Debug.Print "TypeName returns """ & TypeName(Var) & """"
Debug.Print "VarType() returns " & VarType(Var) & ", the High type byte is " & VarByts(1)
Select Case VarByts(1)
Case 0 'No high byte flag
Ptr = VarPtr(Var) + 8
Debug.Print "The variant contains the passed variable"
Debug.Print "The data resides at " & Ptr
Case 32 'Flag &H2000 (8192) IsArray
RtlMoveMemory Ptr, VarByts(8), 4
If Ptr Then
Debug.Print "The variant contains a pointer to a safearray structure"
Debug.Print "The Structure resides at " & Ptr
RtlMoveMemory Ptr, ByVal Ptr + 12, 4
Debug.Print "The first element resides at " & Ptr
Else
Debug.Print "The variant contains nothing the array is unintialised"
End If
Case 64 'Flag &H4000 (16384) IsPointer
Debug.Print "The variant contains a pointer to the sub variable"

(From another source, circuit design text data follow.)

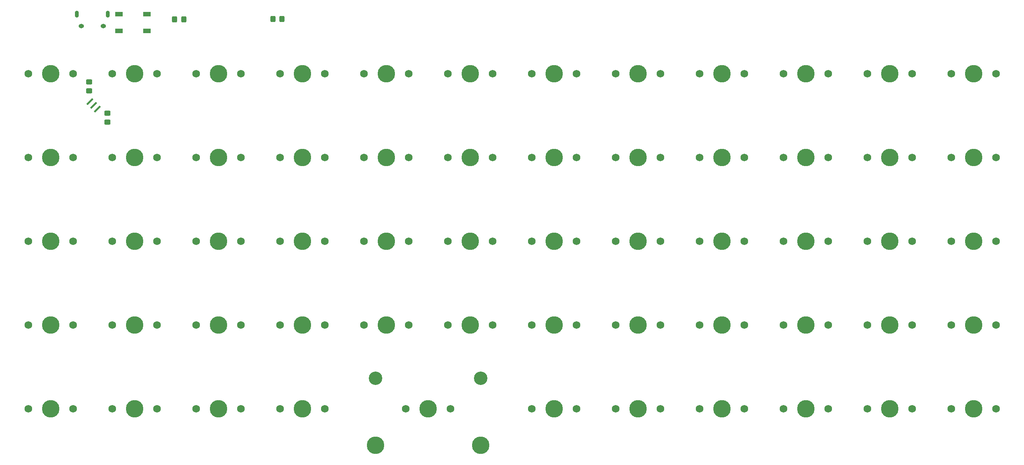
<source format=gbr>
G04 #@! TF.GenerationSoftware,KiCad,Pcbnew,(6.0.4)*
G04 #@! TF.CreationDate,2023-01-11T07:52:03+01:00*
G04 #@! TF.ProjectId,keyboard,6b657962-6f61-4726-942e-6b696361645f,rev?*
G04 #@! TF.SameCoordinates,Original*
G04 #@! TF.FileFunction,Soldermask,Top*
G04 #@! TF.FilePolarity,Negative*
%FSLAX46Y46*%
G04 Gerber Fmt 4.6, Leading zero omitted, Abs format (unit mm)*
G04 Created by KiCad (PCBNEW (6.0.4)) date 2023-01-11 07:52:03*
%MOMM*%
%LPD*%
G01*
G04 APERTURE LIST*
G04 Aperture macros list*
%AMRoundRect*
0 Rectangle with rounded corners*
0 $1 Rounding radius*
0 $2 $3 $4 $5 $6 $7 $8 $9 X,Y pos of 4 corners*
0 Add a 4 corners polygon primitive as box body*
4,1,4,$2,$3,$4,$5,$6,$7,$8,$9,$2,$3,0*
0 Add four circle primitives for the rounded corners*
1,1,$1+$1,$2,$3*
1,1,$1+$1,$4,$5*
1,1,$1+$1,$6,$7*
1,1,$1+$1,$8,$9*
0 Add four rect primitives between the rounded corners*
20,1,$1+$1,$2,$3,$4,$5,0*
20,1,$1+$1,$4,$5,$6,$7,0*
20,1,$1+$1,$6,$7,$8,$9,0*
20,1,$1+$1,$8,$9,$2,$3,0*%
%AMRotRect*
0 Rectangle, with rotation*
0 The origin of the aperture is its center*
0 $1 length*
0 $2 width*
0 $3 Rotation angle, in degrees counterclockwise*
0 Add horizontal line*
21,1,$1,$2,0,0,$3*%
G04 Aperture macros list end*
%ADD10RoundRect,0.250000X0.450000X-0.325000X0.450000X0.325000X-0.450000X0.325000X-0.450000X-0.325000X0*%
%ADD11RoundRect,0.250000X-0.450000X0.325000X-0.450000X-0.325000X0.450000X-0.325000X0.450000X0.325000X0*%
%ADD12R,1.700000X1.000000*%
%ADD13RotRect,0.400000X1.900000X315.000000*%
%ADD14RoundRect,0.250000X-0.325000X-0.450000X0.325000X-0.450000X0.325000X0.450000X-0.325000X0.450000X0*%
%ADD15C,1.750000*%
%ADD16C,3.987800*%
%ADD17C,3.048000*%
%ADD18O,0.890000X1.550000*%
%ADD19O,1.250000X0.950000*%
G04 APERTURE END LIST*
D10*
X66000000Y-84825000D03*
X66000000Y-82775000D03*
D11*
X70100000Y-89875000D03*
X70100000Y-91925000D03*
D12*
X79050000Y-67400000D03*
X72750000Y-67400000D03*
X72750000Y-71200000D03*
X79050000Y-71200000D03*
D13*
X66151472Y-87251472D03*
X67000000Y-88100000D03*
X67848528Y-88948528D03*
D14*
X85395001Y-68520001D03*
X87445001Y-68520001D03*
X107725000Y-68500000D03*
X109775000Y-68500000D03*
D15*
X223595000Y-138075000D03*
D16*
X228675000Y-138075000D03*
D15*
X233755000Y-138075000D03*
X271855000Y-138075000D03*
X261695000Y-138075000D03*
D16*
X266775000Y-138075000D03*
X247725000Y-138075000D03*
D15*
X242645000Y-138075000D03*
X252805000Y-138075000D03*
X81355000Y-119025000D03*
D16*
X76275000Y-119025000D03*
D15*
X71195000Y-119025000D03*
D16*
X133425000Y-138075000D03*
D15*
X138505000Y-138075000D03*
X128345000Y-138075000D03*
D16*
X133425000Y-99975000D03*
D15*
X128345000Y-99975000D03*
X138505000Y-99975000D03*
D16*
X57225000Y-138075000D03*
D15*
X62305000Y-138075000D03*
X52145000Y-138075000D03*
D16*
X171525000Y-80925000D03*
D15*
X176605000Y-80925000D03*
X166445000Y-80925000D03*
X157555000Y-80925000D03*
X147395000Y-80925000D03*
D16*
X152475000Y-80925000D03*
X114375000Y-80925000D03*
D15*
X109295000Y-80925000D03*
X119455000Y-80925000D03*
X195655000Y-119025000D03*
X185495000Y-119025000D03*
D16*
X190575000Y-119025000D03*
D15*
X62305000Y-80925000D03*
D16*
X57225000Y-80925000D03*
D15*
X52145000Y-80925000D03*
X214705000Y-138075000D03*
D16*
X209625000Y-138075000D03*
D15*
X204545000Y-138075000D03*
D16*
X95325000Y-80925000D03*
D15*
X100405000Y-80925000D03*
X90245000Y-80925000D03*
D16*
X266775000Y-119025000D03*
D15*
X271855000Y-119025000D03*
X261695000Y-119025000D03*
D16*
X142950000Y-157125000D03*
X154888000Y-165380000D03*
D15*
X137870000Y-157125000D03*
D17*
X154888000Y-150140000D03*
X131012000Y-150140000D03*
D15*
X148030000Y-157125000D03*
D16*
X131012000Y-165380000D03*
D15*
X242645000Y-157125000D03*
X252805000Y-157125000D03*
D16*
X247725000Y-157125000D03*
D15*
X223595000Y-119025000D03*
D16*
X228675000Y-119025000D03*
D15*
X233755000Y-119025000D03*
D16*
X247725000Y-80925000D03*
D15*
X252805000Y-80925000D03*
X242645000Y-80925000D03*
X185495000Y-80925000D03*
D16*
X190575000Y-80925000D03*
D15*
X195655000Y-80925000D03*
X81355000Y-99975000D03*
X71195000Y-99975000D03*
D16*
X76275000Y-99975000D03*
D15*
X100405000Y-157125000D03*
D16*
X95325000Y-157125000D03*
D15*
X90245000Y-157125000D03*
X157555000Y-138075000D03*
D16*
X152475000Y-138075000D03*
D15*
X147395000Y-138075000D03*
X261695000Y-80925000D03*
X271855000Y-80925000D03*
D16*
X266775000Y-80925000D03*
X57225000Y-119025000D03*
D15*
X62305000Y-119025000D03*
X52145000Y-119025000D03*
D16*
X133425000Y-119025000D03*
D15*
X128345000Y-119025000D03*
X138505000Y-119025000D03*
D16*
X247725000Y-119025000D03*
D15*
X252805000Y-119025000D03*
X242645000Y-119025000D03*
D16*
X114375000Y-157125000D03*
D15*
X109295000Y-157125000D03*
X119455000Y-157125000D03*
X176605000Y-138075000D03*
X166445000Y-138075000D03*
D16*
X171525000Y-138075000D03*
D15*
X214705000Y-80925000D03*
X204545000Y-80925000D03*
D16*
X209625000Y-80925000D03*
X209625000Y-119025000D03*
D15*
X214705000Y-119025000D03*
X204545000Y-119025000D03*
X62305000Y-99975000D03*
D16*
X57225000Y-99975000D03*
D15*
X52145000Y-99975000D03*
X166445000Y-157125000D03*
X176605000Y-157125000D03*
D16*
X171525000Y-157125000D03*
D15*
X100405000Y-99975000D03*
D16*
X95325000Y-99975000D03*
D15*
X90245000Y-99975000D03*
D16*
X152475000Y-99975000D03*
D15*
X147395000Y-99975000D03*
X157555000Y-99975000D03*
X176605000Y-119025000D03*
D16*
X171525000Y-119025000D03*
D15*
X166445000Y-119025000D03*
X81355000Y-80925000D03*
X71195000Y-80925000D03*
D16*
X76275000Y-80925000D03*
X190575000Y-138075000D03*
D15*
X195655000Y-138075000D03*
X185495000Y-138075000D03*
D16*
X228675000Y-99975000D03*
D15*
X233755000Y-99975000D03*
X223595000Y-99975000D03*
D16*
X95325000Y-119025000D03*
D15*
X90245000Y-119025000D03*
X100405000Y-119025000D03*
X223595000Y-80925000D03*
D16*
X228675000Y-80925000D03*
D15*
X233755000Y-80925000D03*
X233755000Y-157125000D03*
D16*
X228675000Y-157125000D03*
D15*
X223595000Y-157125000D03*
D16*
X209625000Y-157125000D03*
D15*
X204545000Y-157125000D03*
X214705000Y-157125000D03*
D16*
X133425000Y-80925000D03*
D15*
X138505000Y-80925000D03*
X128345000Y-80925000D03*
D16*
X114375000Y-138075000D03*
D15*
X119455000Y-138075000D03*
X109295000Y-138075000D03*
D16*
X209625000Y-99975000D03*
D15*
X204545000Y-99975000D03*
X214705000Y-99975000D03*
X271855000Y-99975000D03*
X261695000Y-99975000D03*
D16*
X266775000Y-99975000D03*
D15*
X271855000Y-157125000D03*
D16*
X266775000Y-157125000D03*
D15*
X261695000Y-157125000D03*
X71195000Y-157125000D03*
D16*
X76275000Y-157125000D03*
D15*
X81355000Y-157125000D03*
D16*
X76275000Y-138075000D03*
D15*
X71195000Y-138075000D03*
X81355000Y-138075000D03*
D16*
X57225000Y-157125000D03*
D15*
X62305000Y-157125000D03*
X52145000Y-157125000D03*
X100405000Y-138075000D03*
X90245000Y-138075000D03*
D16*
X95325000Y-138075000D03*
D15*
X185495000Y-157125000D03*
X195655000Y-157125000D03*
D16*
X190575000Y-157125000D03*
D15*
X185495000Y-99975000D03*
D16*
X190575000Y-99975000D03*
D15*
X195655000Y-99975000D03*
D16*
X114375000Y-99975000D03*
D15*
X109295000Y-99975000D03*
X119455000Y-99975000D03*
X109295000Y-119025000D03*
D16*
X114375000Y-119025000D03*
D15*
X119455000Y-119025000D03*
D16*
X171525000Y-99975000D03*
D15*
X176605000Y-99975000D03*
X166445000Y-99975000D03*
X252805000Y-99975000D03*
X242645000Y-99975000D03*
D16*
X247725000Y-99975000D03*
X152475000Y-119025000D03*
D15*
X157555000Y-119025000D03*
X147395000Y-119025000D03*
D18*
X70200000Y-67400000D03*
X63200000Y-67400000D03*
D19*
X64200000Y-70100000D03*
X69200000Y-70100000D03*
M02*

</source>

RtlMoveMemory Ptr, VarByts(8), 4
Debug.Print "The data resides at " & Ptr
Case 96 'Flags &H6000 (24576) IsArray Or IsPointer
RtlMoveMemory Ptr, VarByts(8), 4
RtlMoveMemory Ptr, ByVal Ptr, 4
If Ptr Then
Debug.Print "The variant contains a pointer to a pointer to a safearray structure"
Debug.Print "The Structure resides at " & Ptr
RtlMoveMemory Ptr, ByVal Ptr + 12, 4
Debug.Print "The first element resides at " & Ptr
Else
Debug.Print "The variant contains a pointer to an unintialised array"
End If
Case Else
Debug.Print ":( Don't know what the variant contains. " & VarByts(1) * 256 & "?" 'let me know if you see this
End Select
''Return addresses confirmed by returning ptr as a function
''DebugVariant = Ptr 'return the address of the variable (first element if array)
'Extra bit to display the Variants bytes
For i = 15 To 0 Step -1
If i And 1 Then
Select Case i
Case 1: Debug.Print vbNewLine & " Type ";
Case 7: Debug.Print vbNewLine & "Reseved ";
Case 15: Debug.Print vbNewLine & " Data ";
Case Else: Debug.Print "|"; 'for hex output
End Select
End If
Debug.Print Right$("0" & Hex(VarByts(i)), 2); ' & " "; 'for hex output
'Debug.Print Format(VarByts(i), "000 "); 'for dec output'
Next i
Debug.Print
End Sub
If a decimal is passed the reserved bytes are used to make up the missing data (if required).
Re: [RESOLVED] Hacking Variant
I've tested the above by checking the addresses for the right data, it seems to work fine.
It does not explain (it just avoids) the weird stuff with VarPtr.